School of Armament Science and Technology, Xi'an Technological University, Xi'an 710064, China.
School of Mechatronic Engineering, Xi'an Technological University, Xi'an 710064, China.
Sensors (Basel). 2023 Jan 19;23(3):1149. doi: 10.3390/s23031149.
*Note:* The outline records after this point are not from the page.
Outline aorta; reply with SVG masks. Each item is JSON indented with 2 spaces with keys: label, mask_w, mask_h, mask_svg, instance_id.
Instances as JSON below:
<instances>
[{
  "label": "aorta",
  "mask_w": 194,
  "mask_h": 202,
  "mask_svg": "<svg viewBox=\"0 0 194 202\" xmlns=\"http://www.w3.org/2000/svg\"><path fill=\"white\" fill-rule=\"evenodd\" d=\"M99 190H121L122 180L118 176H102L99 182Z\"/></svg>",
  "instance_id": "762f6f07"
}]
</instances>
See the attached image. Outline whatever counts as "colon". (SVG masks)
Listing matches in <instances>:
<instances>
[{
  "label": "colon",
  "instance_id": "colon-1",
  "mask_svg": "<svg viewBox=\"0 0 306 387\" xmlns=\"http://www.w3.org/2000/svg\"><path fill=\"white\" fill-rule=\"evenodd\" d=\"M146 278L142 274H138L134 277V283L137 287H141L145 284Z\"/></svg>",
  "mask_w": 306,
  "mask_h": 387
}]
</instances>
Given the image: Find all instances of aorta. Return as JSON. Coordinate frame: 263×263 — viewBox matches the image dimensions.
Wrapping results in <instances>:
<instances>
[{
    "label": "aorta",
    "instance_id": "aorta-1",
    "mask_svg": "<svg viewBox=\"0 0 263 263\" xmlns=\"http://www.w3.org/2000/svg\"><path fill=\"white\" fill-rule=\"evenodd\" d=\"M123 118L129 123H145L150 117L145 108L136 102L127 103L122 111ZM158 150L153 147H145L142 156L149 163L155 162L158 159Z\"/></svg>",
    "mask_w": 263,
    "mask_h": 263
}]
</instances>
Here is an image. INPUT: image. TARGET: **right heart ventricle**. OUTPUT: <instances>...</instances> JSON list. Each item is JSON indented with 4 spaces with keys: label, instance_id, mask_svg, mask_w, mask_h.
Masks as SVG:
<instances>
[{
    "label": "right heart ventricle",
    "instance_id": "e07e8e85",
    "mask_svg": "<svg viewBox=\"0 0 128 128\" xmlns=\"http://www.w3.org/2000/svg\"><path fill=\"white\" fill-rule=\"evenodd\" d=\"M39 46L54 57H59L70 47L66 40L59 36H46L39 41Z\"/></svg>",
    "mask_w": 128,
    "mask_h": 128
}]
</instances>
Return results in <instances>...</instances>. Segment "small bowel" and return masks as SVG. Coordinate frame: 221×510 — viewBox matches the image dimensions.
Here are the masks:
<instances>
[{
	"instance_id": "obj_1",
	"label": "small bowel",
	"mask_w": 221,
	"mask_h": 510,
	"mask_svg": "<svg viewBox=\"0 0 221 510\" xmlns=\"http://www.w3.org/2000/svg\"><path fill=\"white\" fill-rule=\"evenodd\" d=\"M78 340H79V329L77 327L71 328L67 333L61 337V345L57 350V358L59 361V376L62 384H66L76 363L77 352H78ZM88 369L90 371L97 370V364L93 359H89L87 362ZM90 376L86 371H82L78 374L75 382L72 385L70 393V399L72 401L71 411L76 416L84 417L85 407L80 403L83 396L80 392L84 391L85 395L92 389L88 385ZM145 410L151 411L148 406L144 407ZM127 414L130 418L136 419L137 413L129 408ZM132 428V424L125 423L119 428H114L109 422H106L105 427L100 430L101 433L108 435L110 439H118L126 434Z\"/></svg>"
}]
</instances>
Honeycomb structure composites are taking an increasing proportion in aircraft manufacturing because of their high strength-to-weight ratio, good fatigue resistance, and low manufacturing cost. However, the hollow structure is very prone to liquid ingress. Here, we report a fast and automatic classification approach for water, alcohol, and oil filled in glass fiber reinforced polymer (GFRP) honeycomb structures through terahertz time-domain spectroscopy (THz-TDS). We propose an improved one-dimensional convolutional neural network (1D-CNN) model, and compared it with long short-term memory (LSTM) and ordinary 1D-CNN models, which are classification networks based on one dimension sequenced signals. The automated liquid classification results show that the LSTM model has the best performance for the time-domain signals, while the improved 1D-CNN model performed best for the frequency-domain signals.
蜂窝结构复合材料由于其高强度重量比、良好的耐疲劳性和低成本在飞机制造中所占的比例越来越大。然而,空心结构非常容易进水。在这里,我们通过太赫兹时域光谱(THz-TDS)报告了一种快速、自动的分类方法,用于对玻璃纤维增强聚合物(GFRP)蜂窝结构中的水、酒精和油进行分类。我们提出了一种改进的一维卷积神经网络(1D-CNN)模型,并将其与基于一维序列信号的分类网络长短期记忆(LSTM)和普通 1D-CNN 模型进行了比较。自动液体分类结果表明,LSTM 模型对时域信号的性能最好,而改进的 1D-CNN 模型对频域信号的性能最好。